Les projets de Poncet de la Rivière et du chevalier de Mesnager étaient proposés et réalisés pendant une période créative où la France tentait de reconstruire son empire colonial après la guerre de Sept Ans. Le projet à Kourou en Cayenne était certainement le plus important de ces tentatives. C’est probablement aussi à cause de son échec – et de la peur des îles à sucre suscitées par la jeune colonie de Kourou – que Versailles arrêta de nouveaux projets en Afrique après le gouvernement du chevalier de Mesnager17. Ainsi, les instructions données à Gastière, précisaient que :

 

« Le point de vue sous lequel le sir de la Gastière doit les considérer tous en général, c’est le commerce ; ce sont là les vraies mines, ce serait s’abuser que de chercher celles de Bambouc, avant que de s’assurer de la traite des noirs qui est le principal objet, et des moyens de la rendre plus facile et moins dispendieux. »
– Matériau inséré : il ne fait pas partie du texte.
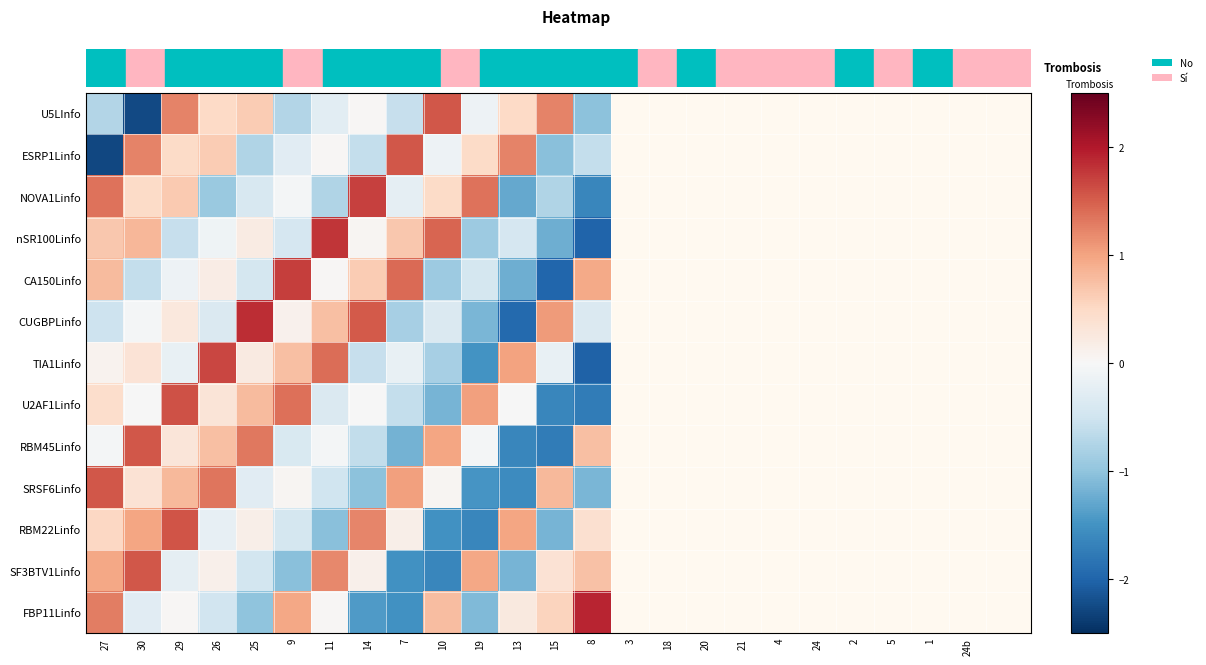

Reading left to right, transcribe all the data shown in this chart.

U5LInfo: 27=-0.7	30=-2.2	29=1.2	26=0.5	25=0.6	9=-0.7	11=-0.3	14=0.0	7=-0.6	10=1.6	19=-0.1	13=0.5	15=1.2	8=-1.0
ESRP1Linfo: 27=-2.3	30=1.2	29=0.5	26=0.6	25=-0.7	9=-0.3	11=0.0	14=-0.6	7=1.6	10=-0.1	19=0.5	13=1.2	15=-1.0	8=-0.6
NOVA1Linfo: 27=1.4	30=0.5	29=0.7	26=-0.9	25=-0.4	9=-0.1	11=-0.8	14=1.7	7=-0.2	10=0.5	19=1.4	13=-1.3	15=-0.8	8=-1.6
nSR100Linfo: 27=0.7	30=0.8	29=-0.6	26=-0.1	25=0.2	9=-0.4	11=1.8	14=0.0	7=0.7	10=1.5	19=-0.9	13=-0.4	15=-1.2	8=-2.0
CA150Linfo: 27=0.8	30=-0.6	29=-0.1	26=0.2	25=-0.4	9=1.7	11=0.0	14=0.6	7=1.4	10=-0.9	19=-0.4	13=-1.2	15=-2.0	8=1.0
CUGBPLinfo: 27=-0.5	30=-0.0	29=0.3	26=-0.4	25=1.9	9=0.1	11=0.7	14=1.5	7=-0.8	10=-0.4	19=-1.2	13=-1.9	15=1.1	8=-0.4
TIA1Linfo: 27=0.1	30=0.3	29=-0.2	26=1.7	25=0.2	9=0.7	11=1.4	14=-0.6	7=-0.2	10=-0.8	19=-1.5	13=1.0	15=-0.2	8=-2.0
U2AF1Linfo: 27=0.4	30=-0.0	29=1.6	26=0.3	25=0.8	9=1.4	11=-0.4	14=-0.0	7=-0.6	10=-1.2	19=1.0	13=-0.0	15=-1.6	8=-1.7
RBM45Linfo: 27=-0.0	30=1.6	29=0.3	26=0.8	25=1.3	9=-0.4	11=-0.0	14=-0.6	7=-1.2	10=1.0	19=-0.0	13=-1.6	15=-1.7	8=0.8
SRSF6Linfo: 27=1.6	30=0.4	29=0.8	26=1.3	25=-0.3	9=0.0	11=-0.5	14=-1.0	7=1.0	10=0.0	19=-1.5	13=-1.6	15=0.8	8=-1.1
RBM22Linfo: 27=0.5	30=1.0	29=1.6	26=-0.2	25=0.2	9=-0.4	11=-1.0	14=1.2	7=0.2	10=-1.5	19=-1.6	13=1.0	15=-1.2	8=0.4
SF3BTV1Linfo: 27=1.0	30=1.5	29=-0.2	26=0.1	25=-0.5	9=-1.0	11=1.2	14=0.1	7=-1.5	10=-1.6	19=1.0	13=-1.2	15=0.4	8=0.7
FBP11Linfo: 27=1.3	30=-0.3	29=0.0	26=-0.5	25=-1.0	9=1.0	11=0.0	14=-1.4	7=-1.5	10=0.8	19=-1.1	13=0.2	15=0.6	8=1.9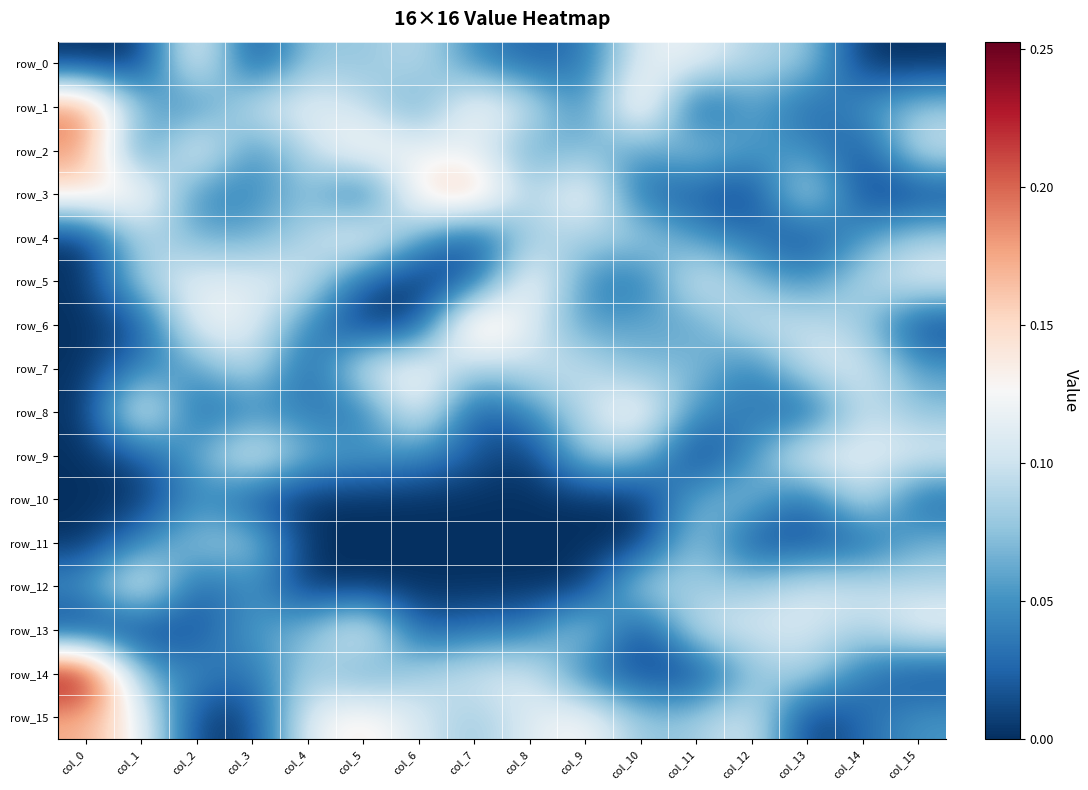

Between col_11 and col_6, which is larger?

col_11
La question des finances était un autre facteur :

 


« Les établissements sur les côtes étant à la charge de Sa Majesté ; il est nécessaire d’en diminuer le nombre, non seulement pour en réduire la dépense à l’indispensable, mais encore parce qu’ils se nuiraient les uns les autres par leur proximité. »

 

Les années 1770 constituent pour la Couronne française un recul des projets coloniaux en Afrique. Au même moment, se développent plusieurs tentatives privées émanant des nouvelles compagnies qui émergent avec la réintroduction du commerce privilégié. L’intérêt du gouvernement français pour l’Afrique semble réapparaître avec la guerre de revanche de 1778 à 1783. Les officiers de la Compagnie de la Guyane française tentent d’influencer Versailles pour reconquérir le Sénégal, insistant sur son important potentiel commercial. Le gouverneur de Gorée, Armény de Paris, exprime des vues similaires en soulignant la rentabilité des mines d’or, de la gomme, des noirs, et de la production agricole.

 

C’était au duc de Lauzun de reprendre le Sénégal, ce qu’il fit facilement en janvier 1779. Comme il écrivait au roi :

 

« J’ai l’honneur de vous informer que les troupes du roi se sont emparées de l’isle et fort Saint-Louis de Sénégal le 30 du mois dernier sans perte d’un seul homme : cette conquête fait un tort irréparable au commerce de l’Angleterre et peut augmenter autant qu’on le voudra celui de la France. »

 

Pendant les négociations de paix, un mémoire de Joseph Matthias Gérard de Rayneval, détaillait pourquoi il était essentiel de voir le Sénégal rendu à la France. Certes, il y avait des esclaves et de l’or, mais on pouvait aussi cultiver du coton et l’indigo – et peut-être même du sucre, du café et du tabac. Il était possible, expliquait ce mémoire, « d’établir dans peu d’années dans tout le cours du fleuve la colonie la plus florissante. Des pâturages immenses seraient dans peu d’années couverts de troupeaux. Les premiers pas vers la civilisation ouvriraient bientôt à la France la route de Bambou, de Tambaoura et de Naizambana ».

 

L’idée qu’une grande colonie française au Sénégal puisse permettre l’introduction de la civilisation en Afrique est une logique de l’impérialisme français des XIXe et XXe siècles. Pourtant, comme j’ai essayé de le montrer ici, de 1763 à 1783, d’un traité à l’autre, la France n’avait pas seulement décidé de reprendre le Sénégal. Elle avait aussi envisagé un avenir impérial et colonial en Afrique, au moment même où sa présence en Sénégambie était historiquement la plus faible.